Illustration, based on simulations, of the Trojan horse technique for the production of high-energy electron beams. Image by Thomas Heinemann/University of Strathclyde

A Professor of Physics at the University of Strathclyde has been awarded more than €2 million by the European Research Council (ERC), for a project aiming to develop next-generation plasma-based electron beam sources for photon science and high-energy physics.

The project, named NeXource, led by Professor Bernhard Hidding, is one of around 300 successful applications for grants from the prestigious ERC’s Consolidator Grant programme, from a total of 2453 submissions.

The funding will enable Professor Hidding and his team to develop electron beam sources that are potentially 100,000 times brighter than conventional sources. Such bright electron beams are required to power x-ray lasers as enabling tools for photon science, as they allow making snapshots of ultrafast molecular and atomic processes.

Professor Hidding said: “Plasma wakefield accelerator devices have electric fields 1000 times stronger than those of state-of-the-art accelerators and are far smaller – measured in metres rather than kilometres.

“The quality and controllability of electrons produced by such accelerators so far is limited. NeXource will exploit the huge electric plasma wakefields as ultrabright electron source by realizing laser-based plasma photocathodes. This allows realization of tunable beam brightness transformers capable of improving output beam levels of emittance and brightness by orders of magnitude.

“The aim, with the use of this ERC Consolidator Grant, is to provide a basis to transform photon science by creating entirely new capabilities and boosting capacities arising from such electron beams. On the longer term, such brightness transformers could become accessible even at university-scale labs.”

ERC Consolidator Grants are awarded to outstanding researchers of any nationality and age, with at least seven and up to 12 years of experience after PhD, and a scientific track record showing great promise.

Mariya Gabriel, European Commissioner for Innovation, Research, Culture, Education and Youth, said: "Knowledge developed in these new projects will allow us to understand the challenges we face at a more fundamental level, and may provide us with breakthroughs and innovations that we haven’t even imagined.”

Strathclyde has protected the intellectual property underlying the NeXource project and is commercialising the technology in collaboration with industry.

Strathclyde is the base for the Scottish Centre for the Application of Plasma-Based Accelerators (SCAPA), an initiative of the Scottish Universities Physics Alliance (SUPA).

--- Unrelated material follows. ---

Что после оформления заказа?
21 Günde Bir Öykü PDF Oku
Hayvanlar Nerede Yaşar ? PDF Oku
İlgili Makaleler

Much of SCAPA’s research has applications in health and wellbeing, one of the University’s strategic themes and a major focus of the Glasgow City Innovation District, which is transforming the way academia, business and industry collaborate to bring competitive advantage to Scotland. The Innovation District Model, which is recognised for improving productivity, creating jobs and attracting inward investment in several cities around the globe – brings together researchers and high-growth firms with technology and creative start-ups, to work side-by-side in vibrant, walkable innovation communities.

Strathclyde was named UK University of the Year in the 2019 Times Higher Education Awards and Scottish University of the Year in the 2020 Sunday Times Good University Guide.